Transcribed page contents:
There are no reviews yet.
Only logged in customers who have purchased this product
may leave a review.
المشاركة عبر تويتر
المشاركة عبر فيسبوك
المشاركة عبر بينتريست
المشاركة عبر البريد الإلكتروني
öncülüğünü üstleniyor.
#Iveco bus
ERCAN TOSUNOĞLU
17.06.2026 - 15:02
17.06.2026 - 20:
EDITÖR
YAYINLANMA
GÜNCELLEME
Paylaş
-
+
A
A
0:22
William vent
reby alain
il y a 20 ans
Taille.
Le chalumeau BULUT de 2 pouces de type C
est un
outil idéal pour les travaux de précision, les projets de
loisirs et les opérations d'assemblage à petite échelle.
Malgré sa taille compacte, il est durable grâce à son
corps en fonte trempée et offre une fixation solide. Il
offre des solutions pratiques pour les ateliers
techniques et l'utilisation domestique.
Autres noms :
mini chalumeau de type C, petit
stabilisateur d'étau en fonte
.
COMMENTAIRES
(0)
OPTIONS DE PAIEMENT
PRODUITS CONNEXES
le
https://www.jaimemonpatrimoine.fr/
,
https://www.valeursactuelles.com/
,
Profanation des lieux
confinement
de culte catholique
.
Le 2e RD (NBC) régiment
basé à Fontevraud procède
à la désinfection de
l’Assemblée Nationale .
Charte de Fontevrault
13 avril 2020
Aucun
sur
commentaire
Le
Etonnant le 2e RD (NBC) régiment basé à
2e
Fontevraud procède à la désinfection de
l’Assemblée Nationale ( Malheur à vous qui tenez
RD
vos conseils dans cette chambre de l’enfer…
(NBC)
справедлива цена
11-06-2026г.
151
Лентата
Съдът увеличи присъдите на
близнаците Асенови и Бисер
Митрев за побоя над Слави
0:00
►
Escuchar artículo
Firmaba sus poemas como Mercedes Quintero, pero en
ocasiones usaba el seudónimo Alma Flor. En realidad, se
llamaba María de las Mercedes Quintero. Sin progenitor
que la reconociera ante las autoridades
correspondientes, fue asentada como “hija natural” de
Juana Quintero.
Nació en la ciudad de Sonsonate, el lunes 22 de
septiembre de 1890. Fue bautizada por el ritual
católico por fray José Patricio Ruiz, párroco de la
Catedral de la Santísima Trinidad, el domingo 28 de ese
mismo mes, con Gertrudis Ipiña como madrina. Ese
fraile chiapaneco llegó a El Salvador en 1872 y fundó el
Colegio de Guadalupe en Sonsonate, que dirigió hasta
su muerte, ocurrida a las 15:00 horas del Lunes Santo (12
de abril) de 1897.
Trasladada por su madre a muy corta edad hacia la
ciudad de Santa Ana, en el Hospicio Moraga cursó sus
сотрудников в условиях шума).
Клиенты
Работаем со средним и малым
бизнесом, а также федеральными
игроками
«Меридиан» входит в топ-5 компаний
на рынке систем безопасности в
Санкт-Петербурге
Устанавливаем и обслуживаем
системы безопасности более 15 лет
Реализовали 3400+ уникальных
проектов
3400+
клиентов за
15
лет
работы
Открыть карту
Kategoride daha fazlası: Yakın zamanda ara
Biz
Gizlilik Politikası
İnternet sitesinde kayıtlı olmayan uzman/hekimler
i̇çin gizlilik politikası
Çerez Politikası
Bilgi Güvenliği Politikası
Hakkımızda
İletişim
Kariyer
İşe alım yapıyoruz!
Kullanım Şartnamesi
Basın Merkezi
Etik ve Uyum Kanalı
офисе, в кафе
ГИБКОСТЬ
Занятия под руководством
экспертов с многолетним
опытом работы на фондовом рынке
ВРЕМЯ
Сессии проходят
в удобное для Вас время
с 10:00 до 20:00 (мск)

==

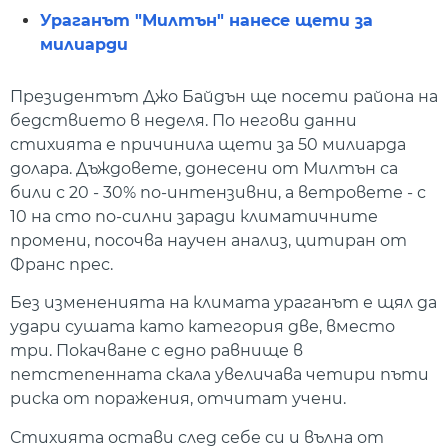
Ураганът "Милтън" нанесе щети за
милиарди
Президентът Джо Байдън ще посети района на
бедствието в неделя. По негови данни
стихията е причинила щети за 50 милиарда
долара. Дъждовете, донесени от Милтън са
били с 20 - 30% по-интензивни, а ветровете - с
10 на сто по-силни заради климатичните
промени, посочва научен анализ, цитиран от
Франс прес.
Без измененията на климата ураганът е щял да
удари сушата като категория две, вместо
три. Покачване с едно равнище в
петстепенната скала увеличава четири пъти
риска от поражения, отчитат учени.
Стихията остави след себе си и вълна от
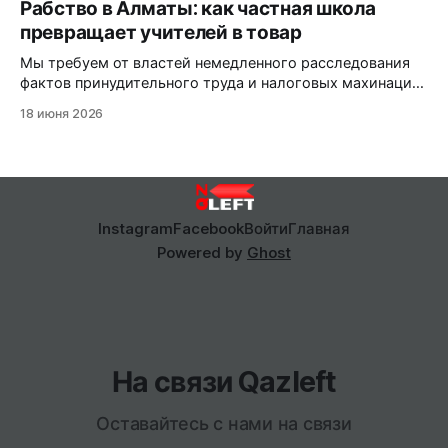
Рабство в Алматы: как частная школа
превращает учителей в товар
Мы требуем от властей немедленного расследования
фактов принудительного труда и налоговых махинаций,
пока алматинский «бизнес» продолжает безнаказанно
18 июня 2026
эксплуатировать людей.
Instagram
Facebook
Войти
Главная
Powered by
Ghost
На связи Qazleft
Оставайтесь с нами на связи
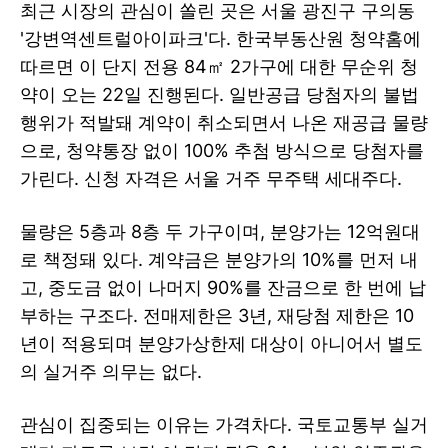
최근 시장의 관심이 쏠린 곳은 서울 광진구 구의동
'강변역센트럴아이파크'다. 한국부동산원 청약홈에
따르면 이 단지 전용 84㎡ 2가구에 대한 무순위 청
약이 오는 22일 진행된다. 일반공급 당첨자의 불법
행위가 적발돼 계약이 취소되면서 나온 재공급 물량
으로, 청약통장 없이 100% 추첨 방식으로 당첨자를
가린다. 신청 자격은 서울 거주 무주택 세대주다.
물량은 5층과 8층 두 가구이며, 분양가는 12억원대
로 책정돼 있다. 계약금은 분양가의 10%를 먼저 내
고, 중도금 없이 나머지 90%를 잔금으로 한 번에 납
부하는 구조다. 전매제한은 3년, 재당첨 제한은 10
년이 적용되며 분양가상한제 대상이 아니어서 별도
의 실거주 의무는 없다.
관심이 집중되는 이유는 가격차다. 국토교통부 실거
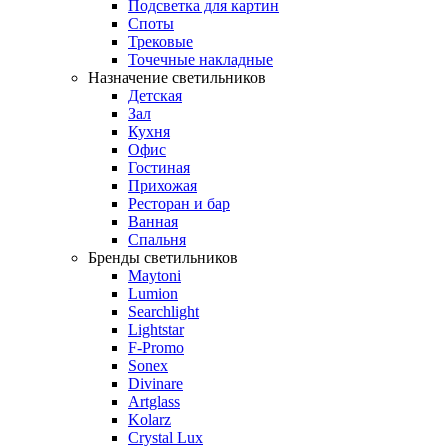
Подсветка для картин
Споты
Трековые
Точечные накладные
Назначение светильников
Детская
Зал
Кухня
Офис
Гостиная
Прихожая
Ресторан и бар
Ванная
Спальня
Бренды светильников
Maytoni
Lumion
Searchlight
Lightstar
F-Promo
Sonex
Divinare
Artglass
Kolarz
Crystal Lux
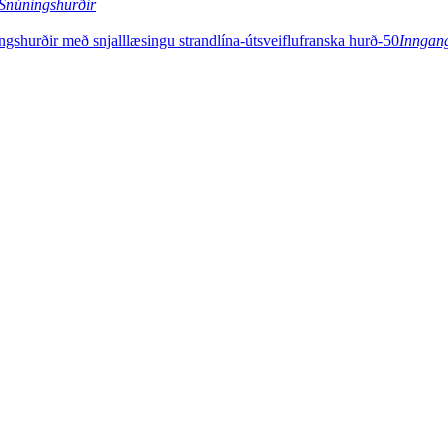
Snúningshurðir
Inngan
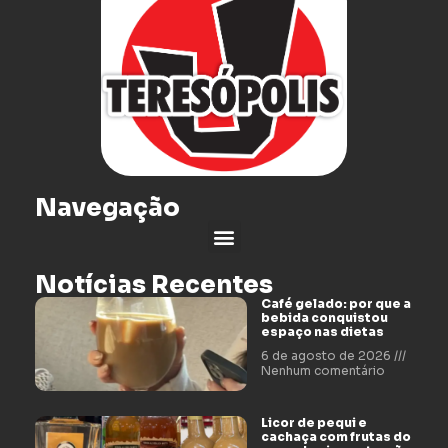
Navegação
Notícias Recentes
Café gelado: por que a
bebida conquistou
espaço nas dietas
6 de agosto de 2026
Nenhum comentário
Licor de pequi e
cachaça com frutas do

What you will do: Update the lines that begin at the one containing "There are no reviews yet." and stop after the one containing "William vent" by changing "logged in" to "signed in". Leave everything else in them unchanged.

Response box:
There are no reviews yet.
Only signed in customers who have purchased this product
may leave a review.
المشاركة عبر تويتر
المشاركة عبر فيسبوك
المشاركة عبر بينتريست
المشاركة عبر البريد الإلكتروني
öncülüğünü üstleniyor.
#Iveco bus
ERCAN TOSUNOĞLU
17.06.2026 - 15:02
17.06.2026 - 20:
EDITÖR
YAYINLANMA
GÜNCELLEME
Paylaş
-
+
A
A
0:22
William vent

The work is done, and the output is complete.